Whether or not administrators at these schools are fully aware of just how many gay/SSA students they have under their auspices at any given time, it's not a fact that one will ever hear them acknowledge publicly. And it's not as though anyone could take a census of Christian college students and come up with anything resembling an accurate count; I certainly wouldn't have admitted it at the time, even anonymously.

Yet we are there, and always have been. Many of us end up walking away from our evangelical roots, if we don't leave the church altogether. Some stay permanently in denial, some commit themselves to the ex-gay path, some choose celibacy, and some find a partner and enter the so-called "lifestyle." Even among those who marry an opposite-sex spouse, extremely few ever actually change their orientation, despite the fondest wishes of those well-meaning administrators who force many to attend reparative therapy sessions as a condition of their enrollment.
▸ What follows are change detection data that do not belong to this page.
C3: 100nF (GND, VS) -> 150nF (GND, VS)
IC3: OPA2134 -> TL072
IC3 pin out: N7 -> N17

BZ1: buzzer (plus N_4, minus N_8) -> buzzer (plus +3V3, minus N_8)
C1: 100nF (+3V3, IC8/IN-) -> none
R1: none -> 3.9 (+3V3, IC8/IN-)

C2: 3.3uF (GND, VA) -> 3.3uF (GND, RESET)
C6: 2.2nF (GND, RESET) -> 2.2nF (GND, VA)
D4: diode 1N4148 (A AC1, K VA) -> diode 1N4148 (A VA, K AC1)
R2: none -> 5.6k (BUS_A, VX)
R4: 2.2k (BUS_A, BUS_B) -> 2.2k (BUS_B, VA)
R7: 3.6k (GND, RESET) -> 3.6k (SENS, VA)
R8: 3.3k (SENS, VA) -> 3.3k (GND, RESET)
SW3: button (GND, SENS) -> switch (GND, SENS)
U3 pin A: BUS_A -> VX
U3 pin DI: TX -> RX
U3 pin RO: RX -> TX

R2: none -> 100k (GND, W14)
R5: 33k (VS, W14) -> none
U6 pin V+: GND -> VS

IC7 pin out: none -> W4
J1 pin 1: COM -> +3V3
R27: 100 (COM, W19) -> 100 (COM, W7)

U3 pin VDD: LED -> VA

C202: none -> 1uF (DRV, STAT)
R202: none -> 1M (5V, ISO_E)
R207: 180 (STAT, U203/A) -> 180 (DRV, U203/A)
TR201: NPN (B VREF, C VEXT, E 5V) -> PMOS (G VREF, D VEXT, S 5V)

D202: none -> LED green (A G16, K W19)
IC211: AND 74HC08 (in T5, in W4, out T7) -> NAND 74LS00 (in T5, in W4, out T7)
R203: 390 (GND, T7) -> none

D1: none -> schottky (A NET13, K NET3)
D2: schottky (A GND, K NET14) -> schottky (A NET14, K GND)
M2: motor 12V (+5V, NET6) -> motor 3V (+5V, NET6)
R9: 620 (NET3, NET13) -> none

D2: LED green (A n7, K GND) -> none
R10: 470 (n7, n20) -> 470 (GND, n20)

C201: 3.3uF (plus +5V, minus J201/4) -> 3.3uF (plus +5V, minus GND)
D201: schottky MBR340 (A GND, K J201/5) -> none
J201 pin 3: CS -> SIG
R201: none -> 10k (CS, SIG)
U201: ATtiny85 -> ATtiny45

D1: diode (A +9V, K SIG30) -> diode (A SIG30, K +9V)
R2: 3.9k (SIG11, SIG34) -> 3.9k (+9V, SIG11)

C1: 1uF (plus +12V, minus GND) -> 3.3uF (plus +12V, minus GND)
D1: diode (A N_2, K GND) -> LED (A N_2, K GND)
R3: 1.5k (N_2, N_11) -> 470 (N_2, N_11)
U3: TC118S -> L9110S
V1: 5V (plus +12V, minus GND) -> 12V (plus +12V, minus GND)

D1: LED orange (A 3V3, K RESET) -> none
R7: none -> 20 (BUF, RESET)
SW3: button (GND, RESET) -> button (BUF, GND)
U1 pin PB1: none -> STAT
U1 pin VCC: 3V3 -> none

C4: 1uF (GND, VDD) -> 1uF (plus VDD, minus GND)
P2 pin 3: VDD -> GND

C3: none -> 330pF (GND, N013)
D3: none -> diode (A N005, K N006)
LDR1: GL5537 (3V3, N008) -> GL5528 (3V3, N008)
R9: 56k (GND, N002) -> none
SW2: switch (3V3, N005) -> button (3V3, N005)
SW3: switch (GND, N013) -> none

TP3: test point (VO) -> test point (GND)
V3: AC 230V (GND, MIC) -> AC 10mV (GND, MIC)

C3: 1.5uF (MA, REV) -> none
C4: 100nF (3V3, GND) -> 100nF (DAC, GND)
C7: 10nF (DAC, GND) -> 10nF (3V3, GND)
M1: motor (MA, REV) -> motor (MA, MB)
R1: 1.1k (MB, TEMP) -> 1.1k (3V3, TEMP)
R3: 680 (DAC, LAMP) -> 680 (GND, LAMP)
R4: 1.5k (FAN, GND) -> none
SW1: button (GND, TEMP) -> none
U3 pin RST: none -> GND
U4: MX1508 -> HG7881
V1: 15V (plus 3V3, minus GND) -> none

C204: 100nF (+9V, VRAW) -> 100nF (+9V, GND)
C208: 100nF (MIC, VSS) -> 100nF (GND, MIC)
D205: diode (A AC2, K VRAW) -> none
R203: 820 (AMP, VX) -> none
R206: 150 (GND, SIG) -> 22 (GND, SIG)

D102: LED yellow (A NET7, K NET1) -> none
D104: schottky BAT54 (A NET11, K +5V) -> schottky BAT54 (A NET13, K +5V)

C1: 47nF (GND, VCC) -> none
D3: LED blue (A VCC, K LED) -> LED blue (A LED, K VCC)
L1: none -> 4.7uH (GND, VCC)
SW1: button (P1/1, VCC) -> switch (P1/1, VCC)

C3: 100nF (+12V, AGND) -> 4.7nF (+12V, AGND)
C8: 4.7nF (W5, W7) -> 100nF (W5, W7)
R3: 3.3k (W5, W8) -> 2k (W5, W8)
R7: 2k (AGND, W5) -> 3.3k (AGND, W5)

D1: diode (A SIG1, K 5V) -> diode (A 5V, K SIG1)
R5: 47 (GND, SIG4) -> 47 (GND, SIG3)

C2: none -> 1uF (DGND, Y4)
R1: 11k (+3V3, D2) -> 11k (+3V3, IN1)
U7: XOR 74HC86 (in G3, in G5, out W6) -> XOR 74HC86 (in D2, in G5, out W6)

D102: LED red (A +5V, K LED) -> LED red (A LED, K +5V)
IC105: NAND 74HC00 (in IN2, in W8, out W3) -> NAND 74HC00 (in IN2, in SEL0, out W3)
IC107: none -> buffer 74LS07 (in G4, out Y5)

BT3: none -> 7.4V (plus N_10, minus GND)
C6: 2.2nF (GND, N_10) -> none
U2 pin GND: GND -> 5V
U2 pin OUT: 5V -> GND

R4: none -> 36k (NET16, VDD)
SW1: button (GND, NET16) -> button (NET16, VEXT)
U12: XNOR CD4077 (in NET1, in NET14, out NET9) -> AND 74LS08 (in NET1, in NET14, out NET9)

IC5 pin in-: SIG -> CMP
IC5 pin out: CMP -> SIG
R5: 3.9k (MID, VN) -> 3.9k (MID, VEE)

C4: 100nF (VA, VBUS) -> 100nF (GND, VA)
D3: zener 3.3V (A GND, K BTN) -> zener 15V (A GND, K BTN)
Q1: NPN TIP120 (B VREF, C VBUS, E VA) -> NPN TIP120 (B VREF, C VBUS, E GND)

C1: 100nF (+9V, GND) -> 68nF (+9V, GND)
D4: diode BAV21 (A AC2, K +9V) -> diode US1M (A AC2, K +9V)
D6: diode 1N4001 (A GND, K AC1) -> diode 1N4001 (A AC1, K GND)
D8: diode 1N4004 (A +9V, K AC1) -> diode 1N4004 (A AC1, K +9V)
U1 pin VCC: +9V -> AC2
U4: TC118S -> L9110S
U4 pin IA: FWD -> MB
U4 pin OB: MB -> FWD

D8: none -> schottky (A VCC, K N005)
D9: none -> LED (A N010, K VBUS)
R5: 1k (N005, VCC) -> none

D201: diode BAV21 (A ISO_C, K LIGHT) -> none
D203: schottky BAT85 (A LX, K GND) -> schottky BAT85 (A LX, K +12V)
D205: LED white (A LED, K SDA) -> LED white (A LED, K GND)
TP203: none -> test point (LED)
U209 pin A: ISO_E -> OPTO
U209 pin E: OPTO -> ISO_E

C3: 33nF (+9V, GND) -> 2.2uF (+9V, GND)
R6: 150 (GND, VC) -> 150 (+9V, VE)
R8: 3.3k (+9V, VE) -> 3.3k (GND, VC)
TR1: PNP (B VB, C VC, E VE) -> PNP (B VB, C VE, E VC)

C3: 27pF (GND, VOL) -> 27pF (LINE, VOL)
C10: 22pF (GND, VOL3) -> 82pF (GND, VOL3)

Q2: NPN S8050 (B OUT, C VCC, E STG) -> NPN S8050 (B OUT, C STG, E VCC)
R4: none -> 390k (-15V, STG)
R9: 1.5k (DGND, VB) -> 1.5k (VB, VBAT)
Side A, B, X or otherwise, the day is coming when the evangelical church will have to face the fact that there are more of us than it ever imagined; that we are their children, siblings, friends, colleagues and ministry partners; and that any constructive solution to that "problem" will necessarily involve acknowledging that we're always going to be here, that we're not evil and out to destroy the church, and that we can no more go away by morphing into heterosexuals than we can by vanishing into nonexistence.

The church can continue to issue ultimatums and show the door to many of its most talented and enthusiastic members, but by doing so it reveals a heart that's selective in its compassion and conditional in its love. "Love the sinner, hate the sin" might become more than empty, self-deceptive rhetoric if more than a small handful of Christians ever came to understand what it truly means. As long as the church continues to place a higher value on on doctrine and ideology than on people, however, that's not likely to happen.

There is no easy solution to this issue - and maybe there never will be a definitive resolution. Perhaps we're not even meant to find such resolution in this lifetime. But we can still pray that one day the church will move past its desire for easy, black-and-white answers and rediscover the example of Christ, who took every burden upon himself without expecting anything in return. Then, and only then, can the healing begin.